» **Source material**:
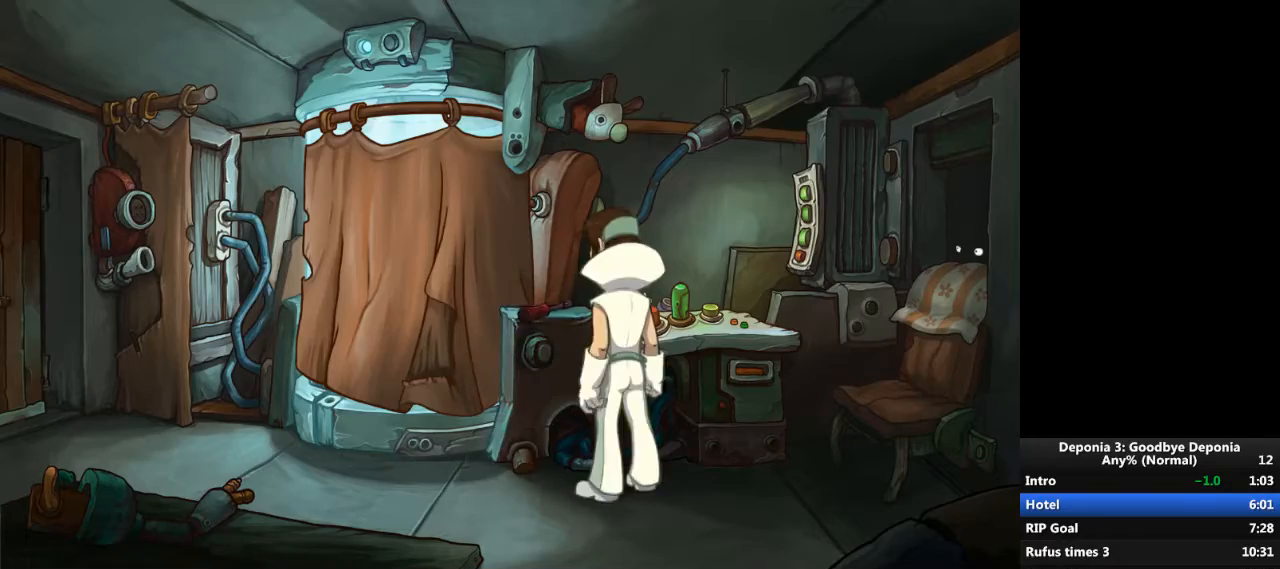
{"keys": [], "mouse": [], "events": [[133, "escape", "down"], [167, "escape", "up"], [167, "mouse_left", "down"], [200, "mouse_left", "up"], [300, "mouse_left", "down"], [334, "mouse_left", "up"], [400, "mouse_left", "down"], [467, "mouse_left", "up"]]}
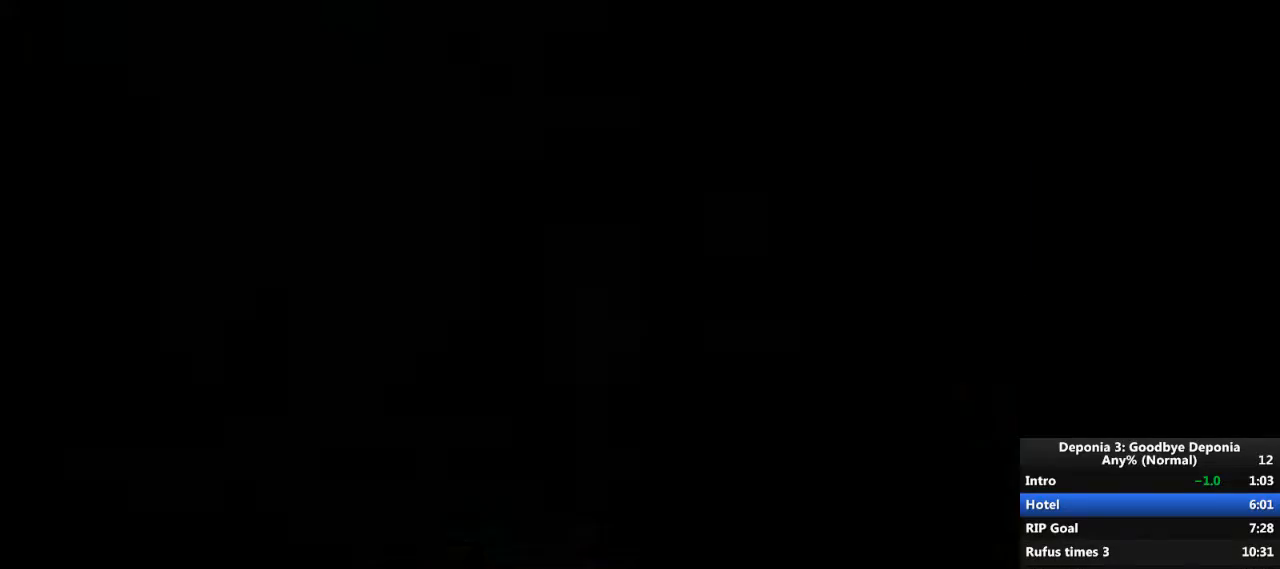
{"keys": ["escape"], "mouse": [], "events": [[34, "mouse_left", "down"], [101, "mouse_left", "up"], [501, "escape", "down"]]}
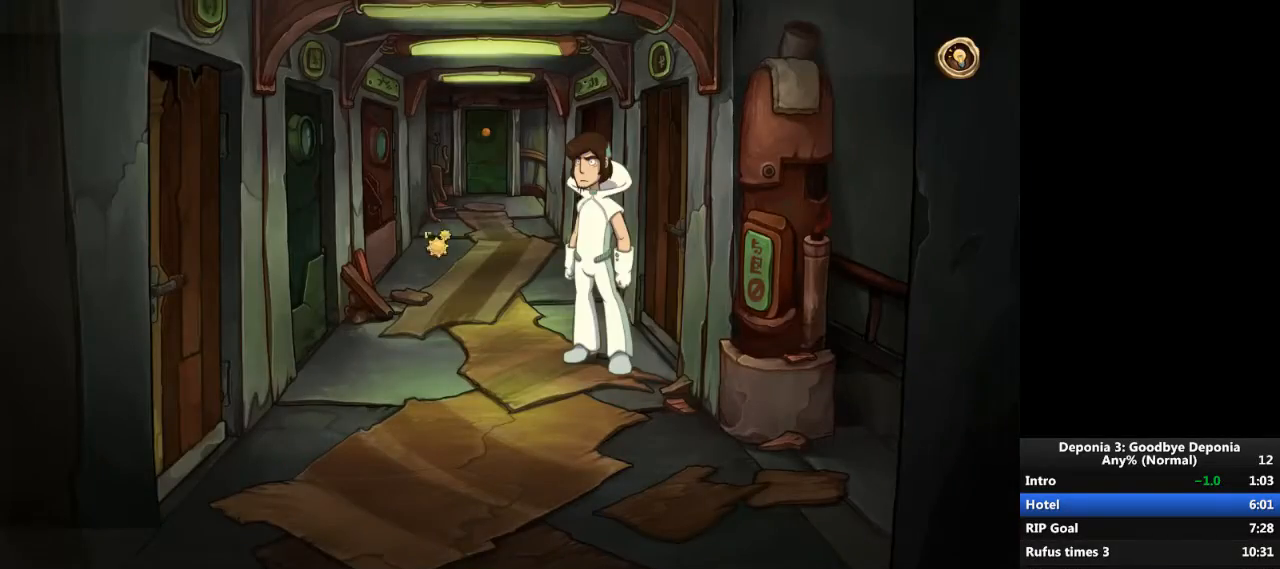
{"keys": [], "mouse": ["left"], "events": [[33, "escape", "up"], [367, "mouse_left", "down"], [434, "mouse_left", "up"], [500, "mouse_left", "down"]]}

» **Work instruction**: Set down the whole listing exactly as given, except for the pictures.

» **Answer area**:
{"keys": [], "mouse": [], "events": [[133, "escape", "down"], [167, "escape", "up"], [167, "mouse_left", "down"], [200, "mouse_left", "up"], [300, "mouse_left", "down"], [334, "mouse_left", "up"], [400, "mouse_left", "down"], [467, "mouse_left", "up"]]}
{"keys": ["escape"], "mouse": [], "events": [[34, "mouse_left", "down"], [101, "mouse_left", "up"], [501, "escape", "down"]]}
{"keys": [], "mouse": ["left"], "events": [[33, "escape", "up"], [367, "mouse_left", "down"], [434, "mouse_left", "up"], [500, "mouse_left", "down"]]}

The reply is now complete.